In 2021, about 61% of the electricity generation in the US was from fossil fuels, 19% from nuclear energy, and 20% from renewable energy sources. Therefore, the effects on health and CO2 emissions could be even greater if electricity generation from renewable sources were to increase and further displace fossil fuel generation. In 2017, approximately 47,000 (range between 16,000 to 86,000) deaths were attributable to PM2.5 exposure resulting from residential energy use, industrial processes, and energy generation, with coal use contributing to 9.3% of the total PM2.5 emissions, and oil and gas contributing to nearly 28% (McDuffie et al., 2021). In another study, it was also estimated that nearly 52,000 lives could be saved annually by transitioning from coal to photovoltaic-powered electrical generation, which requires 755 GW of US photovoltaic installations (Prehoda and Pearce, 2017).

The US introduced several policies to attract investment into the renewable energy sector. Despite these, there are still several barriers to uptake. For example, with the introduction of the Renewable Portfolio Standards (RPS) compliance obligations in 2013, the percentage of renewable energy that replaced fossil fuel generation varied widely between states in the US. There were marked differences between regions, with combustion-related emissions reductions higher in certain regions, namely the Great Lakes and Mid-Atlantic regions, Texas, California, Colorado, and Washington. For example, renewable energy generation replaced 0.1% of fossil fuel generation in the Southeast compared to 13.9% in California in 2013. This was due to varying levels of stringency in meeting the RPS standards between regions. Therefore for policies and regulation standards to achieve their potential impacts, procedures to ensure accountability, and compliance are required. In addition, current utility rate structures hinder the deployment of renewable energy, and a change in the system to distributed generation would be required. Standard procedures to connect renewable energy systems to the electrical grid are lacking and there may be limited access to renewable energy sources in remote areas (United States Environmental Protection Agency, 2021; Prehoda et al., 2019).

With regard to public opinion, a survey of over 1,000 adults living in the US conducted by the Yale Program on Climate Change showed that Americans strongly support policies aimed at increasing renewable energy use in the country.

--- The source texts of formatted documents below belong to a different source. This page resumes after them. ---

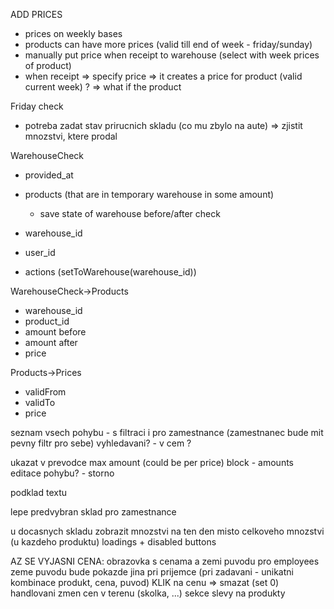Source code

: ADD PRICES
- prices on weekly bases
- products can have more prices (valid till end of week - friday/sunday)
- manually put price when receipt to warehouse (select with week prices of product)
- when receipt => specify price => it creates a price for product (valid current week) ? => what if the product 

Friday check
- potreba zadat stav prirucnich skladu (co mu zbylo na aute) => zjistit mnozstvi, ktere prodal

WarehouseCheck
- provided_at
- products (that are in temporary warehouse in some amount)
  - save state of warehouse before/after check
- warehouse_id
- user_id

- actions (setToWarehouse(warehouse_id))

WarehouseCheck->Products
- warehouse_id
- product_id
- amount before
- amount after
- price


Products->Prices
- validFrom
- validTo
- price


seznam vsech pohybu - s filtraci i pro zamestnance
  (zamestnanec bude mit pevny filtr pro sebe)
  vyhledavani? - v cem ?


ukazat v prevodce max amount (could be per price)
block - amounts
editace pohybu? - storno

podklad textu

lepe predvybran sklad pro zamestnance

u docasnych skladu zobrazit mnozstvi na ten den misto celkoveho mnozstvi (u kazdeho produktu)
loadings + disabled buttons


AZ SE VYJASNI CENA:
obrazovka s cenama a zemi puvodu pro employees
zeme puvodu bude pokazde jina pri prijemce (pri zadavani - unikatni kombinace produkt, cena, puvod)
KLIK na cenu => smazat (set 0)
handlovani zmen cen v terenu (skolka, ...) sekce slevy na produkty
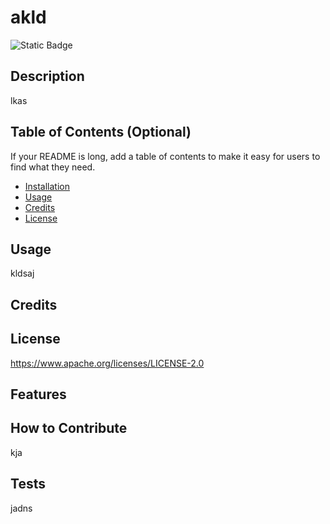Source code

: 
# akld
![Static Badge](https://img.shields.io/badge/Apache%202.0-license-blue?labelColor=green&color=purple)

## Description
lkas

## Table of Contents (Optional)

If your README is long, add a table of contents to make it easy for users to find what they need.

- [Installation](#installation)
- [Usage](#usage)
- [Credits](#credits)
- [License](#license)

## Usage
kldsaj

## Credits

## License

https://www.apache.org/licenses/LICENSE-2.0

## Features

## How to Contribute
kja

## Tests
jadns


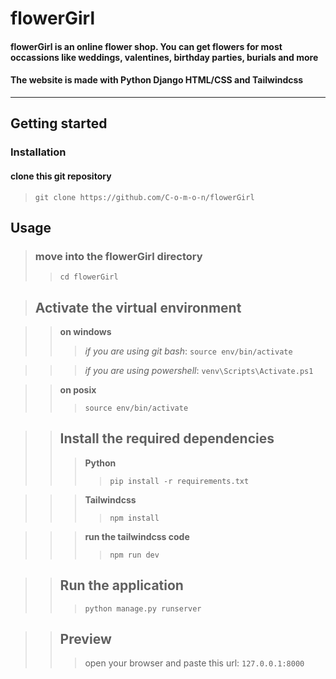 # flowerGirl

#### flowerGirl is an online flower shop. You can get flowers for most occassions like weddings, valentines, birthday parties, burials and more

#### The website is made with Python Django HTML/CSS and Tailwindcss

---
## Getting started

### Installation

#### clone this git repository

> `git clone https://github.com/C-o-m-o-n/flowerGirl`

## Usage
> ### move into the flowerGirl directory
>> `cd flowerGirl`

> ## Activate the virtual environment

>> **on windows**
>>> *if you are using git bash*: `source env/bin/activate`

>>> *if you are using powershell*: `venv\Scripts\Activate.ps1`

>> **on posix**
>>> `source env/bin/activate`

>> ## Install the required dependencies
>>> **Python**
>>>> `pip install -r requirements.txt`

>>> **Tailwindcss**
>>>> `npm install`

>>> **run the tailwindcss code**
>>>> `npm run dev`

>> ## Run the application
>>> `python manage.py runserver`

>> ## Preview
>>> open your browser and paste this url: `127.0.0.1:8000` 
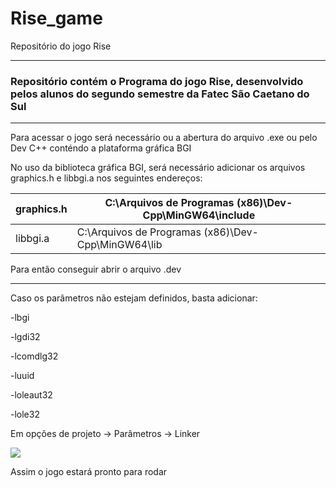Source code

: # Rise_game
Repositório do jogo Rise
_____________________________________________________________________________________________________________________


### Repositório contém o Programa do jogo Rise, desenvolvido pelos alunos do segundo semestre da Fatec São Caetano do Sul
_____________________________________________________________________________________________________________________

Para acessar o jogo será necessário ou a abertura do arquivo .exe ou pelo Dev C++ conténdo a plataforma gráfica BGI


No uso da biblioteca gráfica BGI, será necessário adicionar os arquivos graphics.h e libbgi.a nos seguintes endereços:


| graphics.h | C:\Arquivos de Programas (x86)\Dev-Cpp\MinGW64\include |
|------------|--------------------------------------------------------|
| libbgi.a   | C:\Arquivos de Programas (x86)\Dev-Cpp\MinGW64\lib     |


Para então conseguir abrir o arquivo .dev
_____________________________________________________________________________________________________________________

Caso os parâmetros não estejam definidos, basta adicionar:


  -lbgi
  
  
  -lgdi32
  
  
  -lcomdlg32
  
  
  -luuid
  
  
  -loleaut32
  
  
  -lole32


Em opções de projeto -> Parâmetros -> Linker

![](https://i.pinimg.com/564x/70/23/b3/7023b37ec8d1f04ab08d4393a225b539.jpg)

Assim o jogo estará pronto para rodar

However, reasons motivating this support may differ between Democrats and Republicans. Republican support may be driven more by economic benefits, while Democrat support by concerns for global warming. Therefore, these variations in the drivers of public opinion should be considered when aiming to increase the investment and deployment of renewable energy (Gustafson et al., 2020). Possible spill-over effects should be considered in the scale-up of any action. In the case of the RPS obligation, fossil plant closures and resulting health benefits from reduced air pollution were shown to have occurred outside RPS compliant states. This is because some states meet RPS standards using renewable energy generated from non-RPS complying states, and the reduction of air pollutants was often beneficial across state borders. In addition, meeting RPS compliance obligations in 2013 also resulted in a reduction of power sector water withdrawals and consumption by an estimated 830 billion gallons and 27 billion gallons, respectively - equivalent to 8,420 gallons of withdrawal and 270 gallons of consumption saved per MWh of renewable electricity generation.